● **제공 자료**:
- - - -

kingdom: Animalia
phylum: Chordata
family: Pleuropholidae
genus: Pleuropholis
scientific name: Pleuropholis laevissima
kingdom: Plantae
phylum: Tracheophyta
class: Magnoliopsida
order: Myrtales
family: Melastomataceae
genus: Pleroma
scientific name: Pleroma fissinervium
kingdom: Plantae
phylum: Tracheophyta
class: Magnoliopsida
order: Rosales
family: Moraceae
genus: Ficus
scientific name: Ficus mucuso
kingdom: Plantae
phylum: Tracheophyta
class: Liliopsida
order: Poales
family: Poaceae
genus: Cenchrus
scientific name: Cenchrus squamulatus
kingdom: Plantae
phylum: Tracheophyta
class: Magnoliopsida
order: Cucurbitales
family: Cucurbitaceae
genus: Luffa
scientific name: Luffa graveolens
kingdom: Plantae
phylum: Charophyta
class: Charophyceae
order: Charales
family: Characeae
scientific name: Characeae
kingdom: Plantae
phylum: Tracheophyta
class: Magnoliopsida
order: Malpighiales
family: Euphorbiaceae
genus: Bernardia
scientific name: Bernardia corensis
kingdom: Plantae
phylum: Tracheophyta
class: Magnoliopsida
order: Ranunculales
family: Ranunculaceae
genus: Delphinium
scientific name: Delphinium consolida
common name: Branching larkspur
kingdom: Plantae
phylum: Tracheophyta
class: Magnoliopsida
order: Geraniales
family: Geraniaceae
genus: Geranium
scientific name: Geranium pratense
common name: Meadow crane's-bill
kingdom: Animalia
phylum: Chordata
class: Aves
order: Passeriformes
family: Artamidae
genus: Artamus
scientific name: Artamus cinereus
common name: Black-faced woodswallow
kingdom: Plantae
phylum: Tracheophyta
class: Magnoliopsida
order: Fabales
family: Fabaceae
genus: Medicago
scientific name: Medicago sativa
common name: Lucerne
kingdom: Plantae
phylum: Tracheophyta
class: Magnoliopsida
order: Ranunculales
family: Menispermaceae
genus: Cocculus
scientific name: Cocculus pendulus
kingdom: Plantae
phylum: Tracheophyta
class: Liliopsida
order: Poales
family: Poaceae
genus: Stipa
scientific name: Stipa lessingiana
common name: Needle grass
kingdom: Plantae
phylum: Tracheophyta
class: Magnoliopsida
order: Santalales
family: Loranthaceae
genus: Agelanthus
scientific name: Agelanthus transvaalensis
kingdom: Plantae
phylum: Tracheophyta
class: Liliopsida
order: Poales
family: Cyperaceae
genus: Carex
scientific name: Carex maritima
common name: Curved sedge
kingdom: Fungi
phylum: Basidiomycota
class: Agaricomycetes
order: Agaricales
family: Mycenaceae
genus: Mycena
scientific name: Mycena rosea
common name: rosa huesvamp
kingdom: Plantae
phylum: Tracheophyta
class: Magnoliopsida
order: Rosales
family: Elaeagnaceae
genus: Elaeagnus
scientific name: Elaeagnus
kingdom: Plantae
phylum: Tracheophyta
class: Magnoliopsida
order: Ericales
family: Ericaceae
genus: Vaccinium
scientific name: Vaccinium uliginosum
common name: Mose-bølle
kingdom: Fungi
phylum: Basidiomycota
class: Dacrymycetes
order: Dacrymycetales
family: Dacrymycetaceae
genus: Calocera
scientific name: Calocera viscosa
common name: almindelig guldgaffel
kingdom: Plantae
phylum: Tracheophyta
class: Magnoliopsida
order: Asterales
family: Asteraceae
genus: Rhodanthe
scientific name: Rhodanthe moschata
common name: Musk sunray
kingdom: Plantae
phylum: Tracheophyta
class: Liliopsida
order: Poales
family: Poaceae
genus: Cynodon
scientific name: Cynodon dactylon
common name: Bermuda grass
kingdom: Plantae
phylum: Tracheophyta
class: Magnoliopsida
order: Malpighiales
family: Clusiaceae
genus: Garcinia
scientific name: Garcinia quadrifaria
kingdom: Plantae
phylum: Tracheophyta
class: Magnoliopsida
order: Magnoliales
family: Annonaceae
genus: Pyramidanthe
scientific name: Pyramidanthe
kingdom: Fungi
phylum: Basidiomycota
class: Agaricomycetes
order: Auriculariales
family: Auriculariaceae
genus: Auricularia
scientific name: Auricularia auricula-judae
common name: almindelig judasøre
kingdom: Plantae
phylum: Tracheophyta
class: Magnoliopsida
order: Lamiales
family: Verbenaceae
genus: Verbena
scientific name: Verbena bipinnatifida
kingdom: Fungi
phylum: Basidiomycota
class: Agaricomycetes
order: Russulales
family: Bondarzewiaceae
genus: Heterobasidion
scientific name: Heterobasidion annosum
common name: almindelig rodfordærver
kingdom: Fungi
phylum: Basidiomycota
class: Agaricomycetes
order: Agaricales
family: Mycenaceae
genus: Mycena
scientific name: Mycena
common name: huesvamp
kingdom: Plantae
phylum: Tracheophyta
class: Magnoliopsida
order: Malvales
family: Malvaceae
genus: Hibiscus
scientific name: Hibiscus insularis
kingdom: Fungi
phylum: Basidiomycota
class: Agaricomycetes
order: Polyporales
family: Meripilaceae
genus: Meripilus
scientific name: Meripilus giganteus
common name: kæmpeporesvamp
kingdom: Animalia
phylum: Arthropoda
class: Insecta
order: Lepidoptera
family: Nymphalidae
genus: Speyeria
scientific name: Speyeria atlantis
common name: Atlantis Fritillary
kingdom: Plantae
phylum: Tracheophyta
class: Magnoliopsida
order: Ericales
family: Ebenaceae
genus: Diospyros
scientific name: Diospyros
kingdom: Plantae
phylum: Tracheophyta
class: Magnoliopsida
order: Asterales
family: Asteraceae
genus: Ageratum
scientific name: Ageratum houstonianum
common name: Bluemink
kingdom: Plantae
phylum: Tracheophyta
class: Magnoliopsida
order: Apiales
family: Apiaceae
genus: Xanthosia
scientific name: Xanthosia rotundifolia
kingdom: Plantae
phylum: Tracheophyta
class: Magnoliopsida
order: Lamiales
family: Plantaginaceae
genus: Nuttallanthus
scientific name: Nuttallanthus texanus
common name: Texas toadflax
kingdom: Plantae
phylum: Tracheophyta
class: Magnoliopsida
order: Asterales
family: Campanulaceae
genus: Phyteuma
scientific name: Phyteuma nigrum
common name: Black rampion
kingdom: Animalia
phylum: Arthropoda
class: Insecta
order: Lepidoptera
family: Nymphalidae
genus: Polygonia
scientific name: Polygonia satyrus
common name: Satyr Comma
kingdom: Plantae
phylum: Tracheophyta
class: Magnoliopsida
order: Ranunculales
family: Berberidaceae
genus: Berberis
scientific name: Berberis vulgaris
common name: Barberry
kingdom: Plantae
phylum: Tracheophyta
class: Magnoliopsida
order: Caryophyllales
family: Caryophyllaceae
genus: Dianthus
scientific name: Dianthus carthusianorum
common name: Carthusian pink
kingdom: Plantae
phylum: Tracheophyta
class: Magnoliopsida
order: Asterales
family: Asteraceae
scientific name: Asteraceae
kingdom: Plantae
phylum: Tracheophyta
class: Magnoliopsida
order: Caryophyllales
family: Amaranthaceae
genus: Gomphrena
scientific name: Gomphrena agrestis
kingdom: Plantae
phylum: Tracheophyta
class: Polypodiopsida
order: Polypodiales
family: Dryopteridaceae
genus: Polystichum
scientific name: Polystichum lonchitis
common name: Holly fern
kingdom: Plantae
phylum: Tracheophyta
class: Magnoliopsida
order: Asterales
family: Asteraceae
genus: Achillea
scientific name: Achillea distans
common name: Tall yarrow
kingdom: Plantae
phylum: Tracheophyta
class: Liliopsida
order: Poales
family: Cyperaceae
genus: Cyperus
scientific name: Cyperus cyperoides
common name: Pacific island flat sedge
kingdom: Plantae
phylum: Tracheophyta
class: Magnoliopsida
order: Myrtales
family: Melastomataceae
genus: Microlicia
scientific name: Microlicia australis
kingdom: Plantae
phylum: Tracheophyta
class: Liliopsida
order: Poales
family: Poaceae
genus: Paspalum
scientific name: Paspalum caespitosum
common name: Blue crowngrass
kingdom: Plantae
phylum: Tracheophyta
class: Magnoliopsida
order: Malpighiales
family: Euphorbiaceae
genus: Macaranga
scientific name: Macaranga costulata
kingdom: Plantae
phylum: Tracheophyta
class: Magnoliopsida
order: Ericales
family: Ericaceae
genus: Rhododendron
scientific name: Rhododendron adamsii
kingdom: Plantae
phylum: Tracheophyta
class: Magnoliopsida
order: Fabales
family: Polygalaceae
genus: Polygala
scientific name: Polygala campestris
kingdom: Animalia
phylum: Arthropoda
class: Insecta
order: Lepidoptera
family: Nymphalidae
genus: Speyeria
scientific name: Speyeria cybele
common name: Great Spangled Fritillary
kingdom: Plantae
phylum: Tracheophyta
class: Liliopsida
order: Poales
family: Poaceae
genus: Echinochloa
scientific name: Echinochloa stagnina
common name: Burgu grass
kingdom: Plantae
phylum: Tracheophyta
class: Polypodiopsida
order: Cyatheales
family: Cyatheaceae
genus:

- - - -

● **과제**: 위 자료에서 "scientific name: Mycena rosea" 문구가 있는 줄부터 "common name: Bermuda grass" 문구가 있는 줄까지 그대로 옮겨 적으세요. 양 끝 줄도 포함합니다.

● **과제 답안**:
scientific name: Mycena rosea
common name: rosa huesvamp
kingdom: Plantae
phylum: Tracheophyta
class: Magnoliopsida
order: Rosales
family: Elaeagnaceae
genus: Elaeagnus
scientific name: Elaeagnus
kingdom: Plantae
phylum: Tracheophyta
class: Magnoliopsida
order: Ericales
family: Ericaceae
genus: Vaccinium
scientific name: Vaccinium uliginosum
common name: Mose-bølle
kingdom: Fungi
phylum: Basidiomycota
class: Dacrymycetes
order: Dacrymycetales
family: Dacrymycetaceae
genus: Calocera
scientific name: Calocera viscosa
common name: almindelig guldgaffel
kingdom: Plantae
phylum: Tracheophyta
class: Magnoliopsida
order: Asterales
family: Asteraceae
genus: Rhodanthe
scientific name: Rhodanthe moschata
common name: Musk sunray
kingdom: Plantae
phylum: Tracheophyta
class: Liliopsida
order: Poales
family: Poaceae
genus: Cynodon
scientific name: Cynodon dactylon
common name: Bermuda grass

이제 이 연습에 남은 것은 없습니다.